La possibilité de nouvelles mises à pied à la salle des nouvelles – il y en a eu deux l’an dernier – a déclenché les membres de la Guilde, un groupe normalement placide, a poursuivi Schliesmann. «Il n’y a jamais eu de grève au Whig-Standard, mais les membres sont prêts à entreprendre une telle action en dernière extrémité», affirme le vice-président du local.

David Wilson, le représentant du personnel de TNG Canada qui aide le local au cours des négociations, affirme que les deux parties sont à «des milles de distance». Les pourparlers sont sensés se poursuivre du 22 au 24 mars, et l’externalisation des emplois sera en tête de l’ordre du jour. Depuis novembre, l’externalisation a entraîné la disparition d’une demi-douzaine d’emplois de la Guilde dans les services des annonces classées et de la distribution aux clients.

Osprey, qui domine le marché des journaux des petites villes en Ontario avec plus de 60 publications, dont 21 quotidiens et des douzaines de journaux communautaires, a établi l’an dernier des centres d’appels à Niagara Falls et à Sarnia, les dotant d’employés mal payés qui ne reçoivent aucun avantage. L’entreprise a ensuite entrepris d’éliminer des emplois en annonces classées et en distribution qu’occupaient des membres de la Guilde, en dépit de conventions collectives qui interdisent le recours à l’externalisation.

Une première ronde de mises à pied, l’automne dernier, à Kingston et à St. Catharines, et des avis de mises à pied imminentes à Sault Ste. Marie, North Bay et Sudbury, ont poussé TNG Canada/CWA à déterminer que jusqu’à 100 emplois pourraient disparaître aux neuf quotidiens Osprey dotés de membres de la Guilde dans les départements d’annonces classées et de distribution.

La campagne Keep Our Newspapers Local, lancée le 15 février par des activités de piquetage d’information dans quatre villes et le retrait de la signature d’articles et de photos à Kingston, a certainement retenu l’attention du public. Les présidents des locaux du St. Catharines Standard, Sault Star, North Bay Nugget et Sudbury Star ont fait savoir que des centaines de lecteurs, annonceurs et employés ont signé des cartes exprimant leur appui envers la campagne.

À Kingston, les chroniques, commentaires et critiques sont tous publiés sans mention du nom de leur auteur. Les photographies locales ne sont pas signées. La protestation a forcé le quotidien à mettre fin à une pratique unique parmi les quotidiens anglophones au Canada: la publication d’éditoriaux signés.

L’absence de mention de source des articles, chroniques et photos, au Whig-Standard, est «vraiment remarquée», selon Schliesmann, et «les gens téléphonent et écrivent au journal à ce sujet».

Le chroniqueur de spectacles Greg Burliuk, un vétéran de 32 ans et premier journaliste du Kingston Whig-Standard à avoir signé une carte syndicale, publie depuis 13 ans une chronique de restauration très populaire. Selon Schliesmann, les annonceurs sont spécialement frustrés par l’absence de sa chronique dans le quotidien.
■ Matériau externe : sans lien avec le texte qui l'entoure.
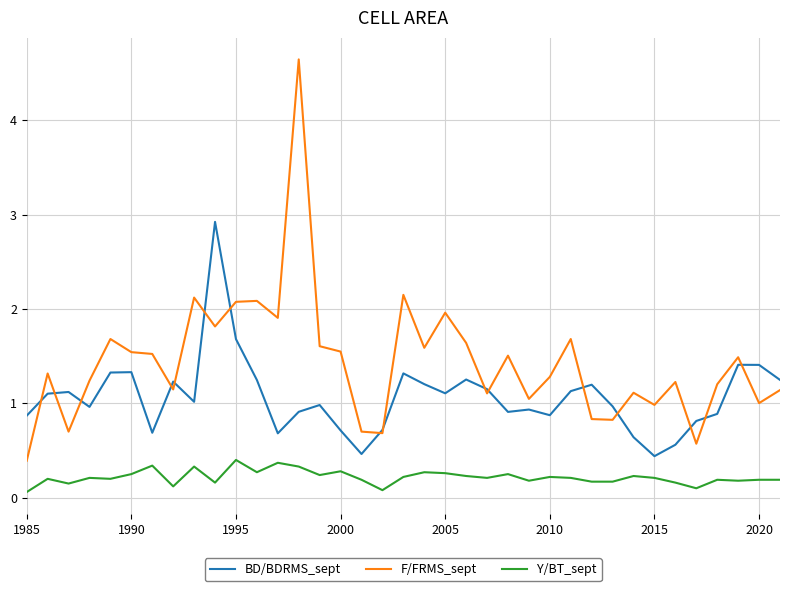

Is this an area chart (filled region under the line)?

No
Les locaux de la Guilde, dont quatre renouvelleront cette année leur convention collective, ne vont pas abandonner leur lutte à l’égard d’Osprey, qui jusqu’à présent n’a éliminé que des emplois syndiqués dans se efforts en vue de réduire ses coûts et d’augmenter ses profits.
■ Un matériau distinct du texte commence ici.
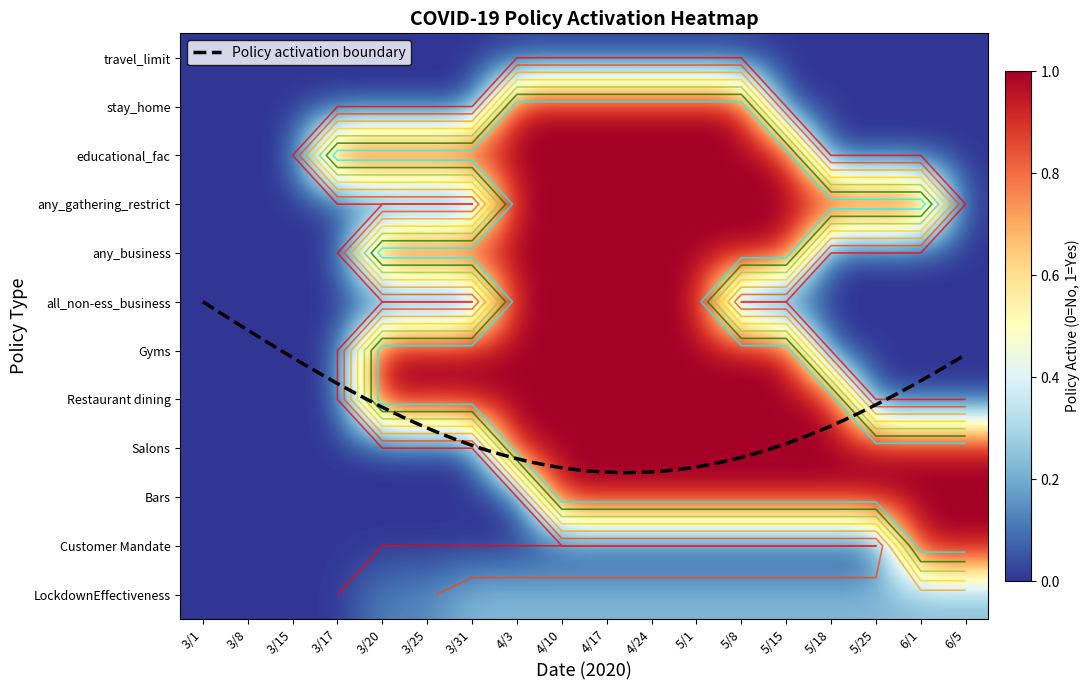

The 4/24 series shows -0.6 at 5/18. True or false?

False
L’entreprise étend également ses activités d’externalisation aux salles de composition. Une seconde ronde de mises à pied à St. Catharines, le 17 février, a éliminé 14 emplois, dont 10 au département de composition. Le travail de ces membres de la Guilde a été transféré à l’atelier non syndiqué du Welland Tribune.

Une audience d’arbitrage, au sujet des mises à pied de St. Catharines, est prévue pour le 7 mars.